SPRINGFIELD, Mo. -- The City of Springfield continues its fight against homelessness almost a year after a major homeless camp was cleared out.
The camp was located on a property behind Walmart on the corner of Glenstone and Kearney. It was cleared out in June of 2017. The city says more than 100 people lived there.
The goal now is to avoid re-encampment, but the issue is the city and the property owner can't agree on who's responsible for cleaning it up.
The homeless activity in that area, according to employees of surrounding businesses, has decreased since the camp was cleared out. But there are still people coming around.
Krisha Green is used to seeing some of them behind Vapor World, where she is the manager.
"There will be one guy that sits here in the shade in the afternoon," she said pointing to a tree behind her building. "A lot of times, if you look down through there,' she said pointing down further towards the woods. "You can actually see the tents. And at night, you can see a fire on occasion."
Director of public information with the City of Springfield, Cora Scott, says when the property was evacuated, about 90 people were connected with services and about half of those have been housed or are in the process of finding housing.
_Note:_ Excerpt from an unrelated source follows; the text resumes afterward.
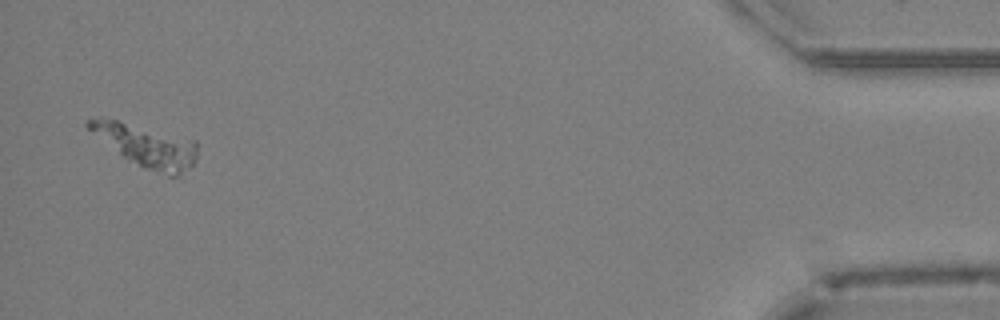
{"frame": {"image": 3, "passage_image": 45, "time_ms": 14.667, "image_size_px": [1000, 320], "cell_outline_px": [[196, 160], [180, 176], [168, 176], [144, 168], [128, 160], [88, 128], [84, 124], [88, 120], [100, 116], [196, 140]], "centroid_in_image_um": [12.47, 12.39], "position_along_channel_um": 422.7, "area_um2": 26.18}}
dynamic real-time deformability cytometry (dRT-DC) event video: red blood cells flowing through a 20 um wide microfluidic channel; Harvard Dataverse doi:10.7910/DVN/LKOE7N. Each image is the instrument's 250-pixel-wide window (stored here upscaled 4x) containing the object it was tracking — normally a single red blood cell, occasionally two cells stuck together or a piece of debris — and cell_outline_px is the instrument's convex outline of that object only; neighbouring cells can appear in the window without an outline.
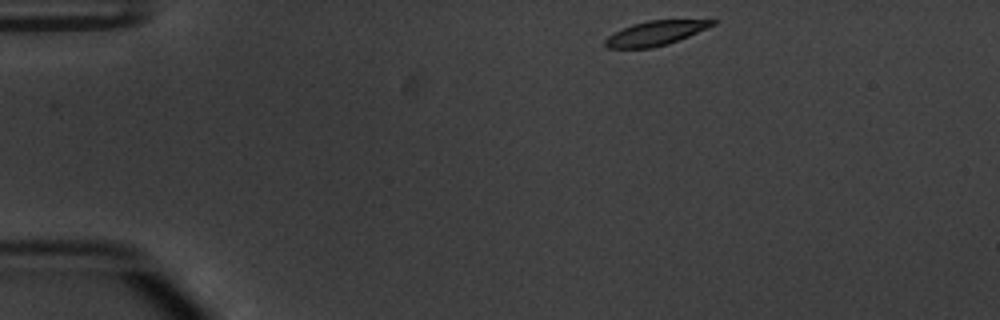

"We are very happy with that number," she said. "but we would like for the rest of the people who are still homeless to come in and get connected with services."
Capt. Chad Eutsler with the Springfield Police Department says officers check the area regularly and occasionally find individuals or small groups.
"Depending on the circumstances they can be warned, and they can be cited and as a last resort, at times, they could be subject to arrest, but that's something we don't typically do," Capt. Eutsler said.
He says police still receives calls from businesses reporting homeless activity.
"Every time that we contact people in these circumstances, officers continually refer them to agencies that could help them out," Capt. Eutsler said.
Now one big issue is figuring out who is going to clean up the trash that has been left behind.
"The area is still a possibility for re-encampment because it has not been cleaned up," Scott said. "The city is in a legal dispute with the property owner. We are talking about a variety of things that are on that property that make it unsafe. Beyond that, I really can't go into any more details."
Scott said the pending litigation prevented her from sharing any more details with KOLR10.
Meanwhile, businesses in the area say they haven't had any major issues, other than the occasional blankets, and empty bottles and packs of cigarettes left at their storefronts.
"We have never really had safety issues or anything like that from anybody," Green said.